- Hotéis de luxo do Dubai reduziram preços para atrair residentes e compensar a perda de turistas desde o início da guerra no Médio Oriente.
- Na Palm, os cinco-estrelas passaram a vender pacotes para residentes; um quarto do preço praticado antes do conflito, com o Anantara a registar ocupação elevada aos fins de semana.
- Dados indicam que o Dubai tem cerca de 827 hotéis, 173 deles cinco estrelas, com ocupação acima de oitenta por cento antes do ataque EUA-Israel contra o Irão.
- A retaliação iraniana afetou hotéis e aeroportos dos Emirados, incluindo a Palm e o Burj Al-Arab; com o cessar-fogo de 8 de abril, alguns turistas começaram a regressar, mas em baixa.
- Alguns hotéis, como o Burj Al Arab, fecharam temporariamente para renovações; prevê-se o regresso de residentes até julho, com turismo internacional ainda abaixo dos níveis anteriores.
O Dubai tem reagido à guerra no Médio Oriente com uma estratégia de redução de preços nos hotéis de luxo. As elephants do mercado, antes voltados quase exclusivamente a turistas ricos, passaram a depender em maior parte de residentes que procuram experiências de alto nível a custos mais baixos.

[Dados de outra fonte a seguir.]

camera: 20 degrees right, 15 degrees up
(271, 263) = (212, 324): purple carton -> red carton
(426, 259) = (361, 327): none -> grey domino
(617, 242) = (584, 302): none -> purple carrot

Desde o início do conflito, que envolve EUA e Israel contra o Irão, os hotéis de cinco estrelas da ilha artificial Palm começaram a oferecer pacotes a preços próximos dos praticados antes do conflito, com o objetivo de manter ocupação. A procura por esse tipo de alojamento entre residentes aumentou de forma significativa.
A taxa de ocupação variou conforme o dia da semana: fins de semana chegam a 70-90%, enquanto dias úteis ficam entre 20-30%. Mesmo assim, muitos estabelecimentos continuam a registar lucro suficiente para evitar despedimentos, graças a descontos que podem chegar a 50%.
Impacto no setor hoteleiro de luxo
O Anantara The Palm Dubai Resort confirmou ocupação elevada devido às promoções para residentes, mantendo serviços disponibilizados com capacidade reduzida. A estratégia permite manter liquidez e evitar cortes de postos de trabalho.
O Burj Al Arab, ícone da cidade, encerrou temporariamente as atividades para obras de renovação. Em Downtown Dubai, hotéis orientados ao turismo de negócios reduziram salários e pessoal, com sinais de recuperação lenta face aos níveis anteriores à guerra.
O cessar-fogo, declarado a 8 de abril, não devolveu ainda o fluxo de turistas internacionais ao Dubai. Espera-se uma melhoria gradual até julho, altura em que muitos residentes devem regressar aos seus países para férias.